Pensamento ibero-americano

Revista da Secretaria-Geral Ibero-Americana


Autocratização, resiliência ou erosão democrática?

Yanina Welp

Investigadora Sênior do Centro Albert Hirschman para a Democracia (Suíça)

Introdução

Em As Paixões e os Interesses, Albert O. Hirschman lembrou a distinção fundamental de Maquiavel entre “a verdade real das coisas” e as “repúblicas e monarquias imaginárias que nunca foram vistas ou conhecidas por existirem”. A ciência política tem uma longa tradição de pesquisa empírica destinada a identificar “a verdade real das coisas”. No entanto, no estudo da democracia, o que realmente existe é cada vez mais analisado em relação a indicadores que nos permitem elaborar uma métrica refinada, mas também estática, sem história e limitada ao desempenho institucional. Atuando desse modo, o contexto e as condições que moldam as instituições são apagados visando quantificar seus resultados e ordenar os países em um ranking global, como fazem os índices Vdem, The Economist e Freedom House, entre outros. As críticas mais frequentes a esses índices referem-se aos componentes e procedimentos de coleta de dados. Aqui, se contemplam as consequências negativas que o domínio desse corte produz na conversa pública.

Não se trata de negar a utilidade dos índices de medição da democracia, mas de chamar a atenção para aquilo que não nos permitem ver e que esconde aspectos relevantes para encontrar soluções viáveis. Isso acontece porque perdemos de vista as variáveis que explicam como se alcança e evolui o equilíbrio dinâmico que permite o pluralismo e o Estado de Direito, que às vezes se adapta ou se perde e, sobretudo, a identificação das janelas de oportunidade para a resiliência e/ou abertura do sistema em um mundo interconectado.

Paradoxalmente, no período em que o Ocidente rejeita fortemente o etnocentrismo, a ciência política mainstream (convencional) subestima as condições históricas e mede o desempenho em relação a um padrão universal.

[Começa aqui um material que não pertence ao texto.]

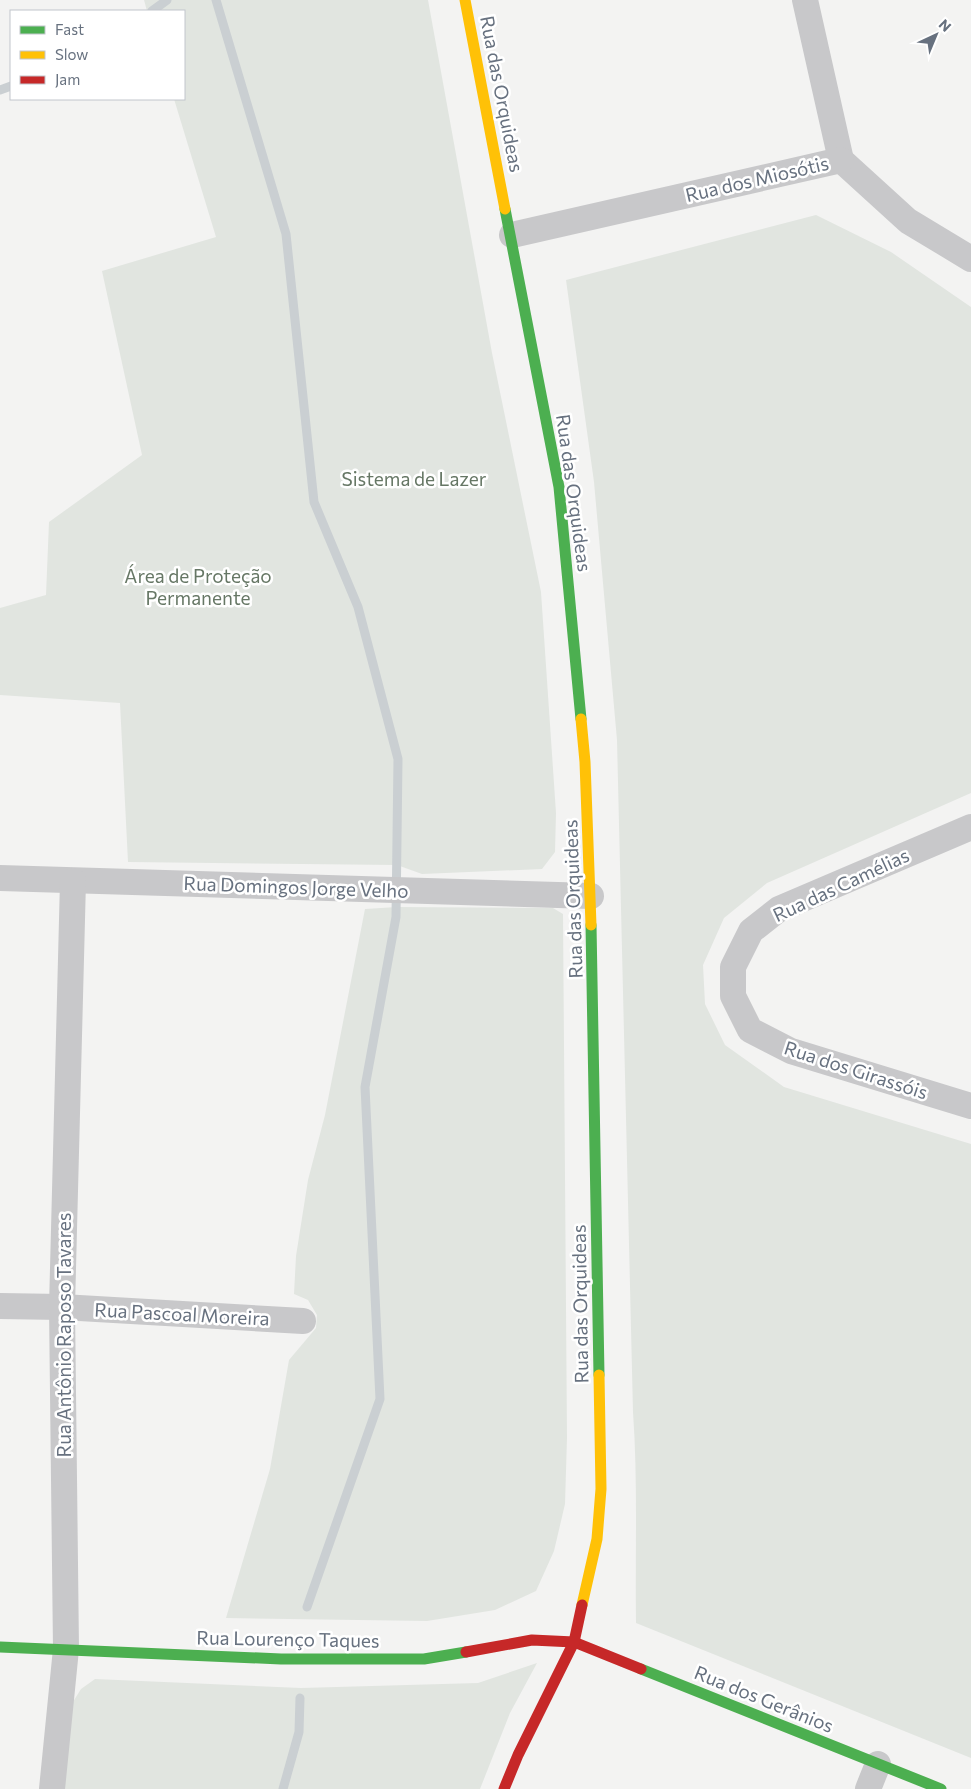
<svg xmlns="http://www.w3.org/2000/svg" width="971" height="1789" font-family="Commissioner,sans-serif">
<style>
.green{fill:#e1e5e0}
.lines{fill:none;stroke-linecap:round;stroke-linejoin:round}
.stream{stroke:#cacfd2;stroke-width:9}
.street{stroke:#c8c8ca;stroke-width:26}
.fast{stroke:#4caf50;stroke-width:11}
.slow{stroke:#ffc107;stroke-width:11}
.jam{stroke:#c62828;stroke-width:11}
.labels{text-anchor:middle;stroke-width:5;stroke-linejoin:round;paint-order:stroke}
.street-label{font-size:19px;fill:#67717f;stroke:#fff}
.park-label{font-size:19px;fill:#667765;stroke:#fff}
</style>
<rect width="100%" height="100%" fill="#f3f3f2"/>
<g class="green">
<polygon points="144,0 428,0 492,353 541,592 556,813 555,852 542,869 422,874 397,865 128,862 120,703 0,695 0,608 46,595 49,522 142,455 102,271 216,237 174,99 184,99 184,11 147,11"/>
<path d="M816,215L891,252L971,307V793L767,883L724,918L703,965L705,1004L725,1045L784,1087L971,1144V1758L636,1623C635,1553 638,1482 633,1412L617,740L594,482L566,280Z"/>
<polygon points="397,907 553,908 563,914 567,1438 565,1504 554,1551 536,1591 495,1610 427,1621 226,1618 270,1469 289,1360 316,1328 317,1315 308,1300 294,1294 296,1256 308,1180 325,1115 365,909"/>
<polygon points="537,1663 510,1713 480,1789 64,1789 71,1705 81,1689 95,1679 301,1688 478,1683"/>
</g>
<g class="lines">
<g class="stream">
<polyline points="216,0 286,234 314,502 358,607 398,759 396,917 365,1087 380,1399 307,1607"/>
<polyline points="152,11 167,0"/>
<polyline points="0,90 11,86"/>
<polyline points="283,1789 299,1732 300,1698"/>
</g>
<g class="street">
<polyline points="805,0 841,160"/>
<polyline points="841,160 908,221 971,259"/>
<polyline points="512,235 841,160"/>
<polyline points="971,827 779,909 751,931 733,967 733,996 750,1030 791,1051 971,1106"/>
<polyline points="0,878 591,896"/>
<polyline points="0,1306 62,1307 303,1321"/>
<polyline points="52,1789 66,1649 62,1307 73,881"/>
<polyline points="868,1789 878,1764"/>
</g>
<g class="fast">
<polyline points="505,209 559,487 581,719"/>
<polyline points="591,925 599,1375"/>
<polyline points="0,1647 281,1659 424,1659 466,1652"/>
<polyline points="641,1669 941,1789"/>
</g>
<g class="slow">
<polyline points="465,0 505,209"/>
<polyline points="581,719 585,762 591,925"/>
<polyline points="582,1605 597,1539 601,1489 599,1375"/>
</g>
<g class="jam">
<polyline points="466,1652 532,1640 574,1642 641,1669"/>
<polyline points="504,1789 518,1755 574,1642 582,1605"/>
</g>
</g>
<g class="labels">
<g class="street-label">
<text transform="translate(502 94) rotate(79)" y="7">Rua das Orquideas</text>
<text transform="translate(757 179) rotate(-13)" y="7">Rua dos Miosótis</text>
<text transform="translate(574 493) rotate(82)" y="7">Rua das Orquideas</text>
<text transform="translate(841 885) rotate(-25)" y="7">Rua das Camélias</text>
<text transform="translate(296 887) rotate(2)" y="7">Rua Domingos Jorge Velho</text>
<text transform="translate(573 899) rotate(-92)" y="7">Rua das Orquideas</text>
<text transform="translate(856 1070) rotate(18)" y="7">Rua dos Girassóis</text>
<text transform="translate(580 1304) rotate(-91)" y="7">Rua das Orquideas</text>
<text transform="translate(182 1314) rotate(3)" y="7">Rua Pascoal Moreira</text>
<text transform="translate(64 1335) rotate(-90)" y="7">Rua Antônio Raposo Tavares</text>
<text transform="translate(288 1639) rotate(1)" y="7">Rua Lourenço Taques</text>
<text transform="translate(764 1699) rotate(22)" y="7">Rua dos Gerânios</text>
</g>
<g class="park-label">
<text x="414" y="486">Sistema de Lazer</text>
<text x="198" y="583">Área de Proteção<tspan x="198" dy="22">Permanente</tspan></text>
</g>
</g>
<rect x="10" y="10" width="175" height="90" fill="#ffffff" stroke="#c2c6cc"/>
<rect x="20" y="26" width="25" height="8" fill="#4caf50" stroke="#c2c6cc"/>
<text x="55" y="35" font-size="15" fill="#67717f">Fast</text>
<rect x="20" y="51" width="25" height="8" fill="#ffc107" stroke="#c2c6cc"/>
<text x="55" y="60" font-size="15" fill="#67717f">Slow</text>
<rect x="20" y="76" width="25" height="8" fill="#c62828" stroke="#c2c6cc"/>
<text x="55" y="85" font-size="15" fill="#67717f">Jam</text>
<g transform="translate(936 35) rotate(44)" stroke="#ffffff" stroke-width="4" paint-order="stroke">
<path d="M0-4L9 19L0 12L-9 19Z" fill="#67717f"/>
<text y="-8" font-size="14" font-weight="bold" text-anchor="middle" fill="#67717f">N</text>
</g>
</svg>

Na verdade, a medida do ideal Ocidental. Ao mesmo tempo, a representação individual adquire um peso extraordinário, sugerindo uma relação causal quase direta, tão simples quanto superficial, entre um governo e o estado da democracia. Levado ao extremo, poderia ser formulado da seguinte forma: a erosão seria causada pelo surgimento de líderes com credenciais autoritárias que destroem as instituições da democracia para concentrar o poder aproveitando a agitação popular. Não se trata de negar o peso dessas (e de outras) lideranças, mas de ampliar a perspectiva para incluir as condições que permitem seu surgimento e que incentivam ou inibem sua ação, porque essas lideranças não surgem em todos os lugares e nem sempre têm sucesso onde quer que estejam presentes.

O texto reflexiona, primeiramente, sobre algumas limitações da abordagem voltada para a mensuração anual da qualidade da democracia com base em indicadores de desempenho institucional. Em seguida, identifica os principais desafios enfrentados pelos sistemas políticos na região latino-americana e termina com algumas reflexões.

 

Enriquecer o diálogo público sobre democracia

O foco dominante dos indicadores globais do estado da democracia ignora ou subestima os aspectos centrais do debate sobre a democracia. Estes referem-se a: (1) a qualidade da representação: grande parte dos cidadãos latino-americanos desconfia de seus governos e não se sente representada. Este é um calcanhar de Aquiles presente nas pesquisas, mas não nas medições da qualidade da democracia, (2) o contexto histórico: não é produtivo medir um sistema diante de um ideal inatingível, as condições em que a democracia se estabelece em um determinado ambiente devem ser consideradas, (3) a disputa pelo poder:  no debate público, os indicadores, direta ou indiretamente, incentivam a ideia de que a disputa pelo poder é uma anomalia, fato que, indiretamente, reforça o mito populista do líder providencial que vem salvar (e sua contraparte, destruir) a Nação, (4) as ideias: a disputa pelo poder é associada como claramente impulsionada por interesses espúrios, que também contribui a instalar uma ideia negativa (e errada) da política, como que despojada de princípios ideológicos. A continuação, comenta-se sobre o assunto com um pouco mais de detalhes.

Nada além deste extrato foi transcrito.